Eva drückte die Return-Taste.
Eine lange Liste mit Treffern poppte auf. Rachel Ann James auf Facebook. Bilder. Twitter. Eine Rachel Ann James auf einem College in Nebraska. Sie scrollte nach unten und klickte auf einen kostenlosen People-Finder-Link, der achtzehn mögliche Übereinstimmungen fand. Aber in keinem der Fälle passte das Alter. Ihre Mutter wäre jetzt Anfang fünfzig, und diese Personen waren entweder zu jung oder zu alt.
Ihr Körper vibrierte vor Angst, noch mehr als bei den stressigsten Drogendeals, und sie war nahe dran aufzugeben. Den Computer auszuschalten und alles zu vergessen. Aber stattdessen startete sie eine neue Suche und gab Rachel Ann James Todesanzeige, Kalifornien, ein.
Diesmal war es gleich der erste Link auf ihrer Ergebnisliste. Es handelte sich um einen kurzen Abschnitt aus einer Lokalzeitung in Richmond, nur ein paar Meilen nördlich von Berkeley. Keine Details darüber, wie sie gestorben war, nur das Jahr und ihr Alter (27). Rachel hinterlässt ihre Eltern, Nancy und Ervin James aus Richmond, Kalifornien, und ihren Bruder Maxwell (35).

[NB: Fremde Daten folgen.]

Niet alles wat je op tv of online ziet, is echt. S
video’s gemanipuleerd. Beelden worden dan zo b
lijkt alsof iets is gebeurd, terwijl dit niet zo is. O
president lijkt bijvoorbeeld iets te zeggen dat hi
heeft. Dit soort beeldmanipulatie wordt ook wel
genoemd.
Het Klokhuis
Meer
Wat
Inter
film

Keine Rede von der Enkelin, die sie nicht haben wollten.
Eva starrte auf den Bildschirm und hörte das Blut in ihren Ohren rauschen. Eva war damals acht gewesen. Sie versuchte, die Erinnerungen an ihre Kindheit und diese neue Information unter einen Hut zu bringen. Ihre Zeit mit Carmen und Mark. Die Rückkehr ins Kloster, wo die Nonnen wiederholt versucht hatten, mit ihrer Familie in Kontakt zu treten. Irgendwann in dieser Zeit war ihre Mutter gestorben. Und trotzdem hatten ihre Großeltern, Nancy und Ervin, die endlich von dem Albtraum, eine drogenabhängige Tochter zu haben, befreit waren, sie nicht haben wollen.
Sie dachte daran, die Todesanzeige auszudrucken, nach unten zu gehen und an Liz’ Tür zu klopfen, um sie zu fragen, wie dieses Wissen ihr Macht verleihen sollte. Für Eva fühlte es sich wie tausend Nadelstiche auf der Haut an, ein Schmerz ohne Zentrum, einfach ein Flächenbrand, der sie verzehrte.
Stattdessen beendete sie ihre Suche, schaltete den Computer aus und gewöhnte sich allmählich an die Dunkelheit. Sie musste diese erneute Zurückweisung, diesen neuen Kummer neben all dem anderen erst einmal verarbeiten.